Criado pela Aneel (Agência Nacional de Energia Elétrica), esse esquema sinaliza o custo real da energia gerada, deixando a conta de luz mais cara quando não chove o suficiente para as usinas hidrelétricas do país produzirem energia.

As bandeiras tarifárias, nas cores verde, amarela ou vermelha, indicam se a energia custará mais ou menos, em função das condições de geração: a bandeira verde não implica acréscimos à conta, pois indica condições favoráveis de geração de energia; a amarela alerta para condições menos favoráveis, com acréscimo de R$ 2,989 a cada 100 quilowatts-hora (kWh) consumidos no mês; a bandeira vermelha – patamar 1, acionada quando há condições mais custosas de geração, estabelece que a tarifa sofre acréscimo de R$ 6,50 a cada 100 kWh consumido; e a bandeira vermelha – patamar 2, indica condições ainda mais custosas de geração, com acréscimo de R$ 9,795 na tarifa para cada kWh consumido. Os novos valores foram anunciados pela Aneel nesta terça-feira.

Entre setembro de 2021 e o início de abril deste ano, esteve em vigor a bandeira de escassez hídrica, com uma taxa de R$ 14,20 a cada 100 kWh consumidos, devido à crise que afetou o nível dos reservatórios das usinas hidrelétricas. O valor extra é usado para cobrir a geração, transmissão e distribuição de energia durante o período de seca, quando é preciso acionar as termelétricas.

Economia

Além de influenciar o acionamento das bandeiras tarifárias no futuro, o estudo indica que o crescimento da geração própria de energia solar vai impactar o custo da energia elétrica no país: é previsto um barateamento de R$ 34 bilhões nos custos repassados aos consumidores, o que irá proporcionar uma redução de 2,2% nas tarifas de energia elétrica na próxima década.

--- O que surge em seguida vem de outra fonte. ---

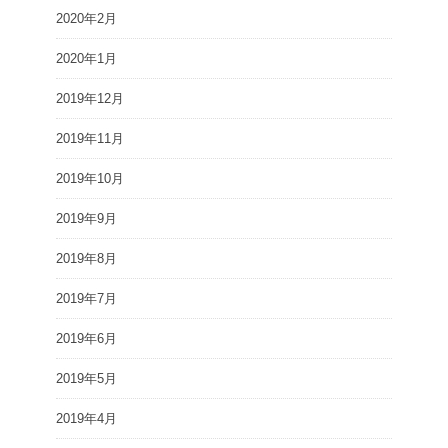
2020年2月
2020年1月
2019年12月
2019年11月
2019年10月
2019年9月
2019年8月
2019年7月
2019年6月
2019年5月
2019年4月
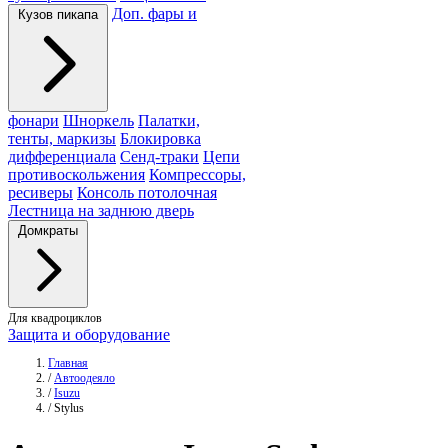
Доп. фары и
Кузов пикапа
фонари
Шноркель
Палатки,
тенты, маркизы
Блокировка
дифференциала
Сенд-траки
Цепи
противоскольжения
Компрессоры,
ресиверы
Консоль потолочная
Лестница на заднюю дверь
Домкраты
Для квадроциклов
Защита и оборудование
Главная
/
Автоодеяло
/
Isuzu
/
Stylus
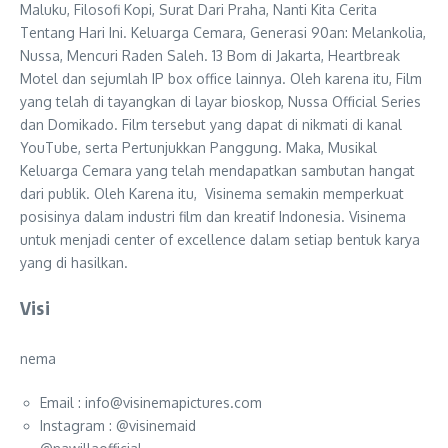
Maluku, Filosofi Kopi, Surat Dari Praha, Nanti Kita Cerita
Tentang Hari Ini. Keluarga Cemara, Generasi 90an: Melankolia,
Nussa, Mencuri Raden Saleh. 13 Bom di Jakarta, Heartbreak
Motel dan sejumlah IP box office lainnya. Oleh karena itu, Film
yang telah di tayangkan di layar bioskop, Nussa Official Series
dan Domikado. Film tersebut yang dapat di nikmati di kanal
YouTube, serta Pertunjukkan Panggung. Maka, Musikal
Keluarga Cemara yang telah mendapatkan sambutan hangat
dari publik. Oleh Karena itu, Visinema semakin memperkuat
posisinya dalam industri film dan kreatif Indonesia. Visinema
untuk menjadi center of excellence dalam setiap bentuk karya
yang di hasilkan.
Visi
nema
Email : info@visinemapictures.com
Instagram : @visinemaid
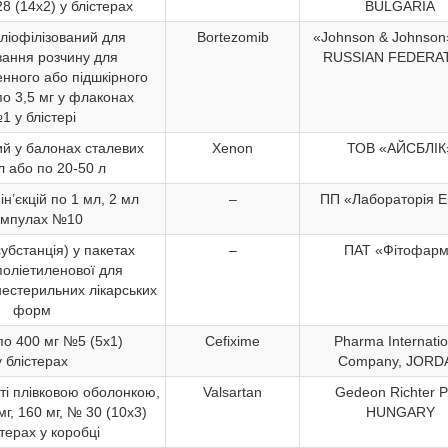
8 (14х2) у блістерах
BULGARIA
ліофілізований для
Bortezomib
«Johnson & Johnson
вання розчину для
RUSSIAN FEDERA
нного або підшкірного
о 3,5 мг у флаконах
1 у блістері
ий у балонах сталевих
Xenon
ТОВ «АЙСБЛІК
л або по 20-50 л
ін’єкцій по 1 мл, 2 мл
–
ПП «Лабораторія Е
ампулах №10
убстанція) у пакетах
–
ПАТ «Фітофар
 поліетиленової для
естерильних лікарських
форм
по 400 мг №5 (5х1)
Cefixime
Pharma Internatio
у блістерах
Company, JORD
иті плівковою оболонкою,
Valsartan
Gedeon Richter Pl
мг, 160 мг, № 30 (10х3)
HUNGARY
стерах у коробці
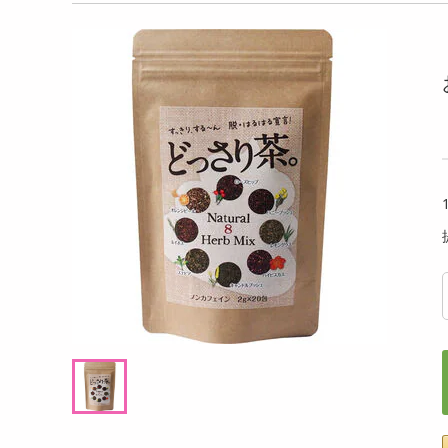
洗剤
アイス 80g
ロータス ビスコフサンド ビスコフクリーム
【4本
キッチン・日用品
110g
ルビー
ヘアケア・ボディケア
提供数 55
提供数 55
ビューティーケア
試し費用
お試し費用
,766
3,021
円
円
健康・ダイエット・サプリメント
医薬品・医薬部外品
7,698
4,147
考価格
参考価格
円
円
インテリア・家具・収納・寝具
132
251
本あたり
1袋あたり
.4
.8
円
円
ファッション
家電
ベビー・キッズ・マタニティ
ペット用品
クーポン・資格・学習
掲載予告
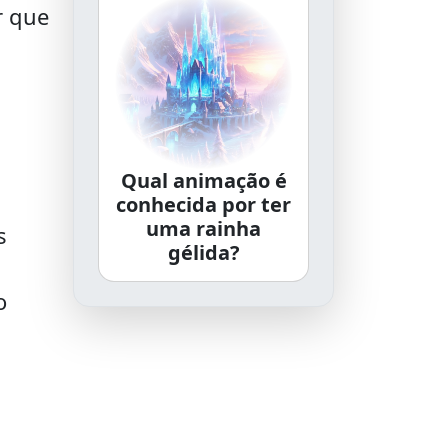
r que
Qual animação é
conhecida por ter
uma rainha
s
gélida?
o
1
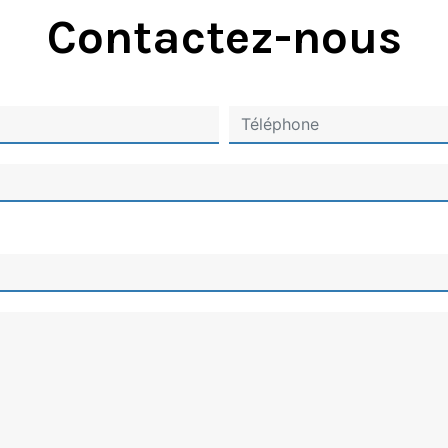
Contactez-nous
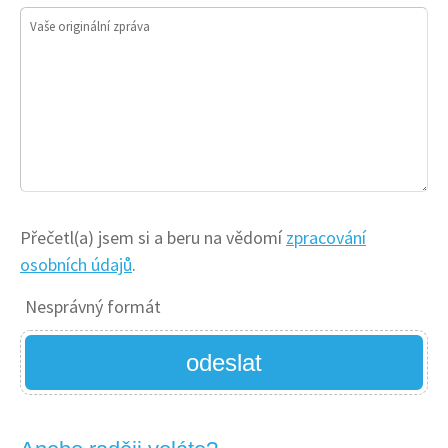
Vaše originální zpráva
Přečetl(a) jsem si a beru na vědomí
zpracování
osobních údajů
.
Nesprávný formát
odeslat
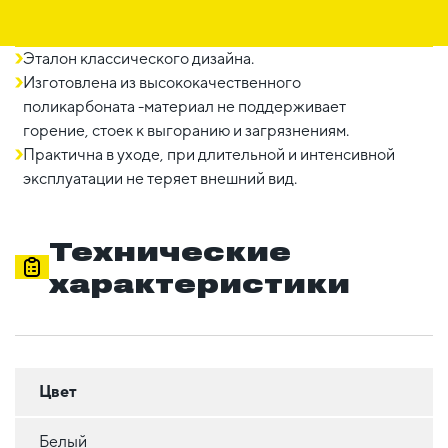
Эталон классического дизайна.
Изготовлена из высококачественного
поликарбоната -материал не поддерживает
горение, стоек к выгоранию и загрязнениям.
Практична в уходе, при длительной и интенсивной
эксплуатации не теряет внешний вид.
Технические
характеристики
Цвет
Белый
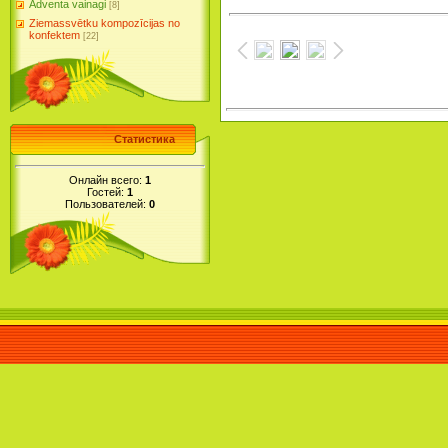
Adventa vainagi
[8]
Ziemassvētku kompozīcijas no
konfektem
[22]
Статистика
Онлайн всего:
1
Гостей:
1
Пользователей:
0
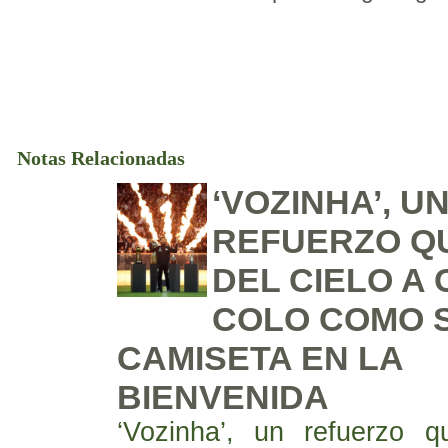
Notas Relacionadas
‘VOZINHA’, U
REFUERZO Q
DEL CIELO A
COLO COMO 
CAMISETA EN LA
BIENVENIDA
‘Vozinha’, un refuerzo 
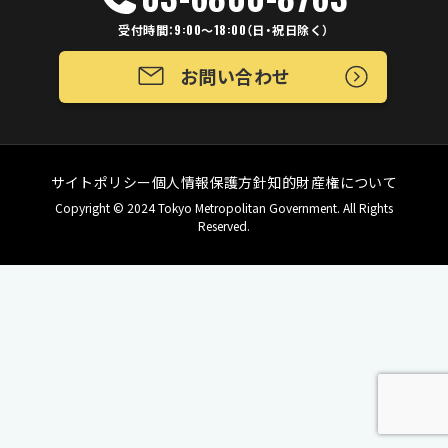
受付時間：9:00～18:00（日・祝日除く）
お問い合わせ
サイトポリシー
個人情報保護方針
知的財産権について
Copyright © 2024 Tokyo Metropolitan Government. All Rights
Reserved.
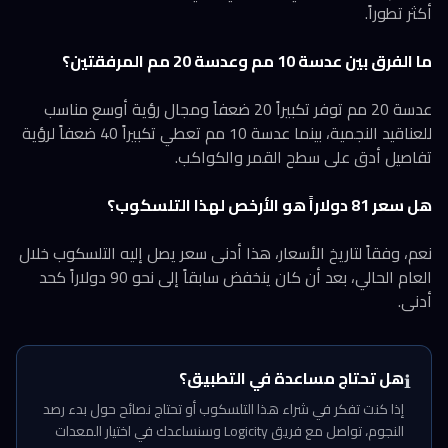
أكثر تطوراً.
ما الفرق بين عدسة 10 مم وعدسة 20 مم المرفقتين؟
عدسة 20 مم توفر تكبيراً 20 ضعفاً ومجال رؤية أوسع مناسب
للعناقيد النجمية، بينما عدسة 10 مم تعطي تكبيراً 40 ضعفاً لرؤية
تفاصيل أدق على سطح القمر والكواكب.
هل سعر 81 دولاراً هو الأرخص لهذا التلسكوب؟
نعم، وفقاً لتاريخ الأسعار، هذا أدنى سعر يصل إليه التلسكوب خلال
العام الحالي، بعد أن كان ينخفض سابقاً إلى نحو 90 دولاراً كحد
أدنى.
هل تحتاج مساعدة في التطبيق؟
ℹ️
إذا كنت تفكر في شراء هذا التلسكوب أو تحتاج نصائح حول بدء رصد
النجوم، تواصل مع فريق Logicity وسنساعدك في اختيار المعدات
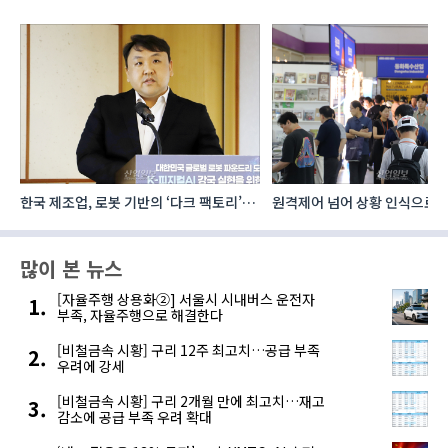
로
원격제어 넘어 상황 인식으로, ‘공간지능’
우리테크, 절삭유 정제 ‘올인원
향하는 AI·디지털기술
공간·관리 효율 높인다
많이 본 뉴스
[자율주행 상용화②] 서울시 시내버스 운전자
부족, 자율주행으로 해결한다
[비철금속 시황] 구리 12주 최고치…공급 부족
우려에 강세
[비철금속 시황] 구리 2개월 만에 최고치…재고
감소에 공급 부족 우려 확대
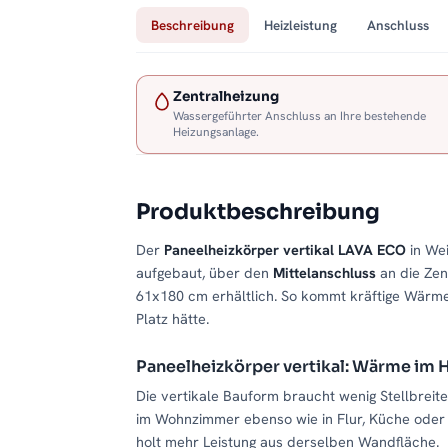
Beschreibung
Heizleistung
Anschluss
Zentralheizung
Wassergeführter Anschluss an Ihre bestehende
Heizungsanlage.
Produktbeschreibung
Der
Paneelheizkörper vertikal LAVA ECO
in Wei
aufgebaut, über den
Mittelanschluss
an die Zen
61x180 cm erhältlich. So kommt kräftige Wärme
Platz hätte.
Paneelheizkörper vertikal: Wärme im
Die vertikale Bauform braucht wenig Stellbreit
im Wohnzimmer ebenso wie in Flur, Küche oder 
holt mehr Leistung aus derselben Wandfläche.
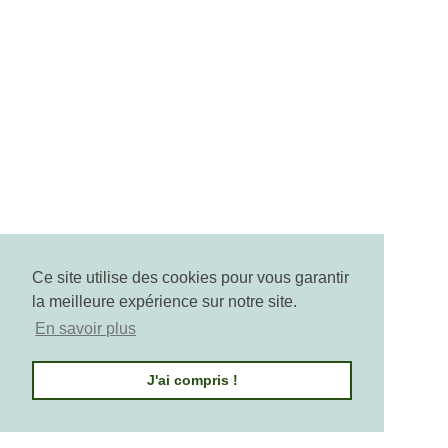
Arctic Cranberry: The Antioxidant Shield
From The Cold
Arctic Cranberry is a concentrate of natural
antioxidants. Incorporated into Pure Altitude skincare,
it protects the skin from aging, strengthens its
defenses, and restores its radiance and vitality. An
extreme active ingredient for stronger skin against
daily aggressions.
Read more
Ce site utilise des cookies pour vous garantir
la meilleure expérience sur notre site.
En savoir plus
J'ai compris !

Encargos setoriais, que entram na composição da conta de luz, serão reduzidos em R$ 11,5 bilhões até 2031, baixando em 0,8% as tarifas de energia elétrica. Outro benefício é a diminuição do risco financeiro sobre a variação dos preços dos combustíveis, com queda de R$ 24,2 bilhões e 1,5% a menos nas tarifas cobradas da população.

O estudo também apresenta projeções relacionadas à menor perda elétrica nas linhas de transmissão e redes de distribuição, e ao alívio sobre a demanda no horário de pico do sistema elétrico brasileiro, entre 10h e 16h. No caso das perdas, a economia pode chegar a R$ 8,2 bilhões em dez anos, uma queda de 0,5% nas tarifas, enquanto no pico a redução calculada é de R$ 1,6 bilhão.

Há, ainda, benefícios relacionados à queda de preços nos submercados elétricos do Nordeste e Sudeste, estimado em R$ 8,5 bilhões até 2031, e a projeção de redução na emissão de gases de efeito estufa, numa média de 67 milhões de toneladas de CO2 no mesmo período. 

Os dados apurados pela consultoria Volt Robotics se concentraram no cálculo dos chamados “benefícios sistêmicos ao setor elétrico” e não incluem ganhos socioeconômicos e ambientais.

“Trabalhamos para garantir que a geração própria de energia solar seja tratada de forma justa e equilibrada, conforme determina o marco legal do setor, a Lei nº 14.300/2022. Esperamos que seus benefícios sejam corretamente identificados e incorporados nas diretrizes a serem oficializadas pelo CNPE (Conselho Nacional de Política Energética), por meio de resolução a ser publicada ainda neste ano”, explica Rodrigo Sauaia, presidente executivo da ABSolar.